═════ Text segment

A modular approach to adaptive structures

TL;DR

This paper introduces a modular algorithm for designing adaptive cellular structures inspired by plants, enabling efficient shape adaptation with enhanced properties through cytoskeleton integration.

Contribution

It presents a novel modular algorithm for decomposing target shapes into standardized adaptive modules, extending previous pressure-actuated cellular structure concepts.

Findings

Algorithm effectively breaks down complex shapes into modules.

Cytoskeletons improve adaptive module performance.

Demonstrations include adaptive seats and aircraft edges.

Abstract

A remarkable property of nastic, shape changing plants is their complete fusion between actuators and structure. This is achieved by combining a large number of cells whose geometry, internal pressures and material properties are optimized for a given set of target shapes and stiffness requirements. An advantage of such a fusion is that cell walls are prestressed by cell pressures which increases, decreases the overall structural stiffness, weight. Inspired by the nastic movement of plants, Pagitz et al. 2012 Bioinspir. Biomim. 7 published a novel concept for pressure actuated cellular structures. This article extends previous work by introducing a modular approach to adaptive structures. An algorithm that breaks down any continuous target shapes into a small number of standardized modules is presented. Furthermore it is shown how cytoskeletons within each cell enhance the properties of adaptive modules. An adaptive passenger seat and an aircrafts leading, trailing edge is used to demonstrate the potential of a modular approach.

══════════

**Exercise A**. Reproduce the text on adaptive structures word for word, starting with "This paper introduces" and going on through "adaptive module performance.".
**Exercise B**.
Answer these questions using the text on adaptive structures:
(i) What two applications are used to demonstrate the potential of a modular approach?
(ii) Which publication introduced the concept of pressure actuated cellular structures?
(iii) What is shown to enhance the properties of adaptive modules?
The data after this point has nothing to do with the text on adaptive structures.

═════ Information

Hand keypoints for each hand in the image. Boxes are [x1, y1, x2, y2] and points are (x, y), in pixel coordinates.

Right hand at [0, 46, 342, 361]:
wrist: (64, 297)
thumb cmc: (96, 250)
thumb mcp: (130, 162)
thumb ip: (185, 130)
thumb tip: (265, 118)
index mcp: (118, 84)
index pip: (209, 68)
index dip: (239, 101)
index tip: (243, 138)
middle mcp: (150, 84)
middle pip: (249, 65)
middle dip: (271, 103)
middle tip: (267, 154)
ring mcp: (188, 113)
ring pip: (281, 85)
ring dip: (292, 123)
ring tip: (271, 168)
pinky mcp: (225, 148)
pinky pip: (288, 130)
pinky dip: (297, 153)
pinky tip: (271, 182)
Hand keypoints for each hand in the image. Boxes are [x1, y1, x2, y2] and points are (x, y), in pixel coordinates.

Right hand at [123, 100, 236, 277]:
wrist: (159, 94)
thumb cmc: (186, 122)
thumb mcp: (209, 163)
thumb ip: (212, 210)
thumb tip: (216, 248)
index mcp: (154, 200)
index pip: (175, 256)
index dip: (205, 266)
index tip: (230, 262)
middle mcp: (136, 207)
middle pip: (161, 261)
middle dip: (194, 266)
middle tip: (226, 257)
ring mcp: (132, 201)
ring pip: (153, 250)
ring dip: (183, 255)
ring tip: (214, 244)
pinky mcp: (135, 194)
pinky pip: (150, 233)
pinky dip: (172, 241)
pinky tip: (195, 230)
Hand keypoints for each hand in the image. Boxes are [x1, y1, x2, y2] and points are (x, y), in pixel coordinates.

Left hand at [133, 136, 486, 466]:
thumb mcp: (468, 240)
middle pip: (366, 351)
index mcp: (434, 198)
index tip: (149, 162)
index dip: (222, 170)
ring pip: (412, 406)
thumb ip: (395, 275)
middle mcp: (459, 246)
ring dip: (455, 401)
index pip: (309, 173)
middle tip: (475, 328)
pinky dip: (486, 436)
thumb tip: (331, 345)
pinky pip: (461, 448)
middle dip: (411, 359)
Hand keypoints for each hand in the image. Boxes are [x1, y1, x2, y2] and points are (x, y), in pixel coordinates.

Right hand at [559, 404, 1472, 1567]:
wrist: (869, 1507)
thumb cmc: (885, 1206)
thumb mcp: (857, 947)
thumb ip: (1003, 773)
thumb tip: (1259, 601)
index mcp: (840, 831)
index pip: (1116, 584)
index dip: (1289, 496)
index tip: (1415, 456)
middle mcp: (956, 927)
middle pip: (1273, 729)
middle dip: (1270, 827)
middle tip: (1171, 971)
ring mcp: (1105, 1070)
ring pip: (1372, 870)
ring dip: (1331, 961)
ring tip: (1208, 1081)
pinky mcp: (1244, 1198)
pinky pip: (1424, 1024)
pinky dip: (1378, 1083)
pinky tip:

══════════

**Exercise result A**.
This paper introduces a modular algorithm for designing adaptive cellular structures inspired by plants, enabling efficient shape adaptation with enhanced properties through cytoskeleton integration.

Contribution

It presents a novel modular algorithm for decomposing target shapes into standardized adaptive modules, extending previous pressure-actuated cellular structure concepts.

Findings

Algorithm effectively breaks down complex shapes into modules.

Cytoskeletons improve adaptive module performance.

**Exercise result B**.
(i) An adaptive passenger seat and an aircraft's leading and trailing edge.
(ii) Pagitz et al. 2012, Bioinspir. Biomim. 7.
(iii) Cytoskeletons within each cell.